Dog(age=2, breed='Lab', name='Sammy')
2
Lab


In [17]:
#It's almost like creating a class object.

Dog

__main__.Dog

# deque

**Deques** are a generalization of stacks and queues (the name is pronounced “deck” and is short for “double-ended queue”). Deques support thread-safe, memory efficient appends and pops from either side of the deque.

In [18]:
from collections import deque

In [19]:
d = deque('ghi')

In [20]:
# iterate over the deque's elements

for elem in d:                   
    print(elem.upper())

G
H
I


In [21]:
#Appending elements
d.append('j')
d.appendleft('f')

d

deque(['f', 'g', 'h', 'i', 'j'])

In [22]:
#We can pop items

d.pop() 
d

deque(['f', 'g', 'h', 'i'])

# ChainMap

A **ChainMap** groups multiple dicts or other mappings together to create a single, updateable view. If no *maps* are specified, a single empty dictionary is provided so that a new chain always has at least one mapping.

The underlying mappings are stored in a list.

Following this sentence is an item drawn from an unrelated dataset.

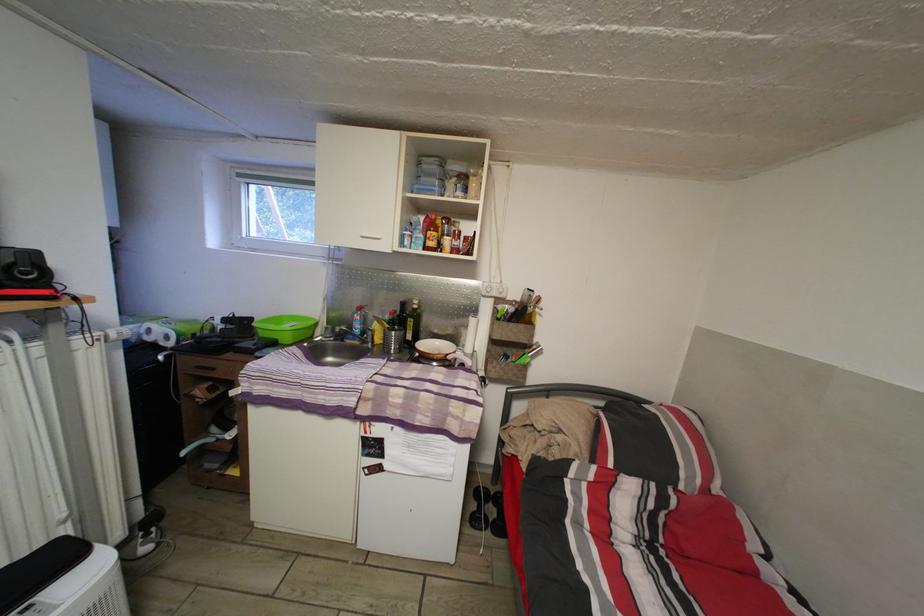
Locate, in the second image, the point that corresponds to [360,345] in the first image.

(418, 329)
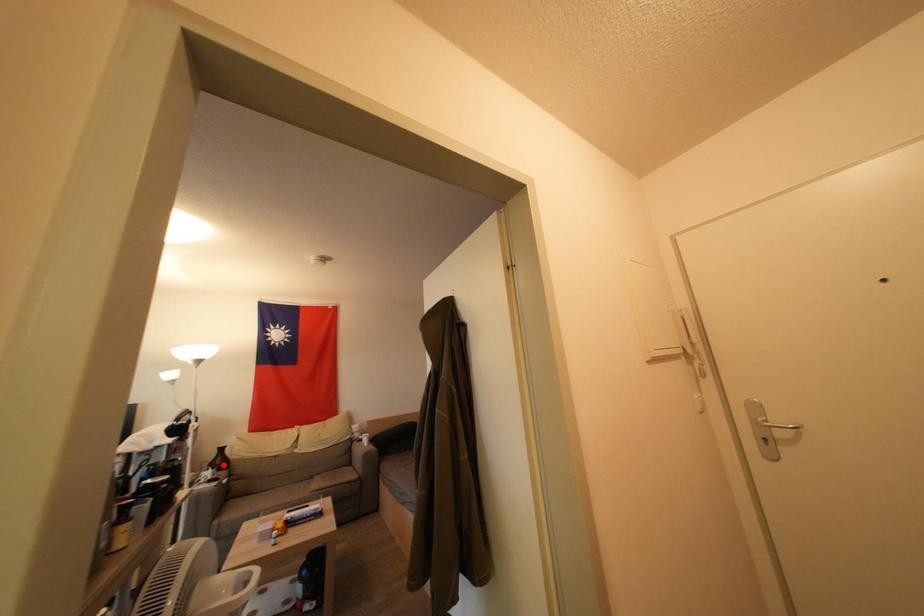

That list is public and can be accessed or updated using the maps attribute. There is no other state.

Lookups search the underlying mappings successively until a key is found. In contrast, writes, updates, and deletions only operate on the first mapping.

Note that the iteration order of a `ChainMap()` is determined by scanning the mappings last to first.

In [23]:
from collections import ChainMap

In [24]:
baseline = {'music': 'bach', 'art': 'rembrandt'}
adjustments = {'art': 'van gogh', 'opera': 'carmen'}
list(ChainMap(adjustments, baseline))

['music', 'art', 'opera']

In [25]:
c = ChainMap()        # Create root context
d = c.new_child()     # Create nested child context
e = c.new_child()     # Child of c, independent from d
e.maps[0]             # Current context dictionary -- like Python's locals()
e.maps[-1]            # Root context -- like Python's globals()
e.parents             # Enclosing context chain -- like Python's nonlocals

ChainMap({})

In [26]:
d['x'] = 1            # Set value in current context
d['x']                # Get first key in the chain of contexts
list(d)               # All nested values

['x']

In [27]:
len(d)                # Number of nested values
d.items()             # All nested items
dict(d)               # Flatten into a regular dictionarys

{'x': 1}

# OrderedDict

Ordered dictionaries are just like regular dictionaries but have some extra capabilities relating to ordering operations. They have become less important now that the built-in dict class gained the ability to remember insertion order.

In [28]:
from collections import OrderedDict

In [29]:
#Creating an OrderedDict and moving an ellement to the end

d = OrderedDict.fromkeys('abcde')
d.move_to_end('b')
''.join(d.keys())

'acdeb'

In [30]:
#Moving the b in the front

d.move_to_end('b', last=False)
''.join(d.keys())

'bacde'

# User Collections Modules <a name="user_collection_modules"></a>

At the end, we have three classes of collections objects that simulate usual objects. Their usefulness has been somewhat eroded since Python has been constatly updated.

## UserDict

The class, UserDict acts as a wrapper around dictionary objects. 

Class that simulates a dictionary. The instance’s contents are kept in a regular dictionary, which is accessible via the data attribute of UserDict instances. If initialdata is provided, data is initialized with its contents; note that a reference to initialdata will not be kept, allowing it to be used for other purposes.

## UserList

This class acts as a wrapper around list objects. It is a useful base class for your own list-like classes which can inherit from them and override existing methods or add new ones. In this way, one can add new behaviors to lists.

## UserString

The class, UserString acts as a wrapper around string objects. The need for this class has been partially supplanted by the ability to subclass directly from str; however, this class can be easier to work with because the underlying string is accessible as an attribute.